Thursday, January 14, 2010

3D Face--> Results

In this section we present the dimensions selected to form the combined fishersurface
systems (Figure 7) and the error rates obtained from a range of tests sets, making a
comparison to optimum individual systems in Figure 8.



We see that systems with lower EERs generally make the most contribution to the combined system, as would be expected. However, it is also interesting to note that even systems with particularly high EERs do contain some dimensions that make a positive contribution, although this is much more prominent for the cosine distance, showing that this metric is more suited to combing multiple surface spaces.
Having selected and combined the range of dimensions shown in Figure 7, we now apply these ombined systems to test sets A and B using both the cosine and Euclidean distance metric. We also perform an evaluation on the union of test sets A and B: an experiment analogous to training on a database (or gallery set) of known people, which are then compared with newly acquired (unseen) images.

Figure 8 shows the error curves obtained when optimum individual fishersurface systems and combined systems are applied to test set A (used to construct the combination), test set B (the unseen test set) and the full test set (all surfaces from sets A and B), using the cosine and Euclidean distance metrics.

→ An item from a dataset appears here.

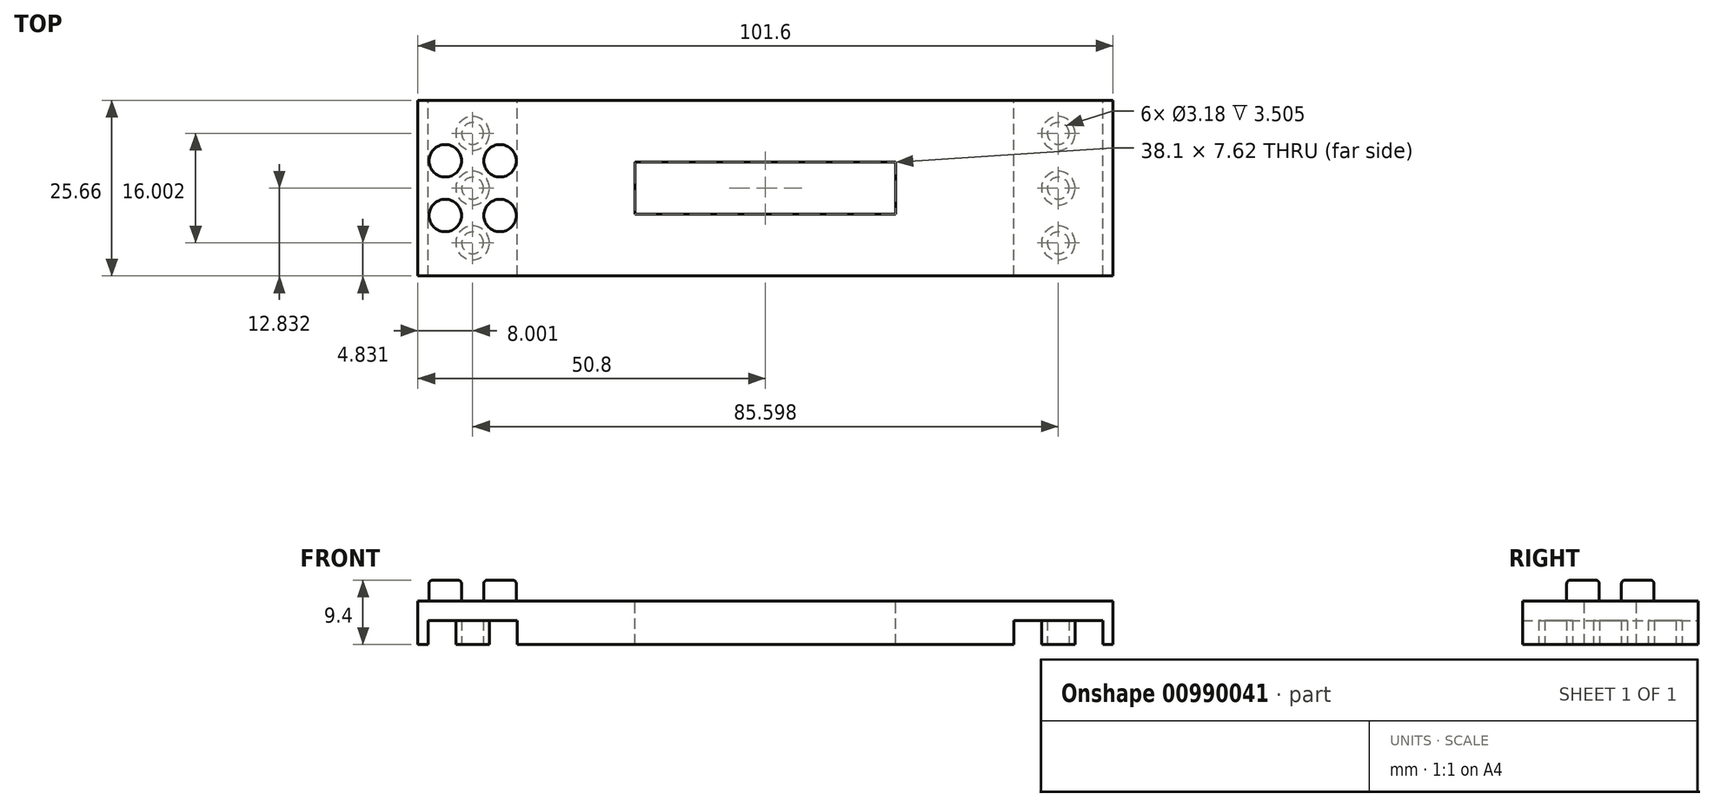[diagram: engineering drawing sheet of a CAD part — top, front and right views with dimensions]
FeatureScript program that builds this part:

We see that the combined systems produce lower error rates than the optimum individual systems for all six
experiments. As would be expected, the lowest error rates are achieved when tested on the surfaces used to construct the combination (7.2% and 12.8% EER respectively).

However an improvement is also seen when applied to the unseen test set B, from 11.5% and 17.3% using the best single systems to 9.3% and 16.3% EER for the combined systems. Performing the evaluation on the larger set, providing 1,079,715 verification operations (completed in 14 minutes 23 seconds on a Pentium III 1.2GHz processor, providing a verification rate of 1251 per second), the error drops slightly to 8.2% and 14.4% EER, showing that a small improvement is introduced if some test data is available for training, as well as suggesting that the method scales well, considering the
large increase in verification operations.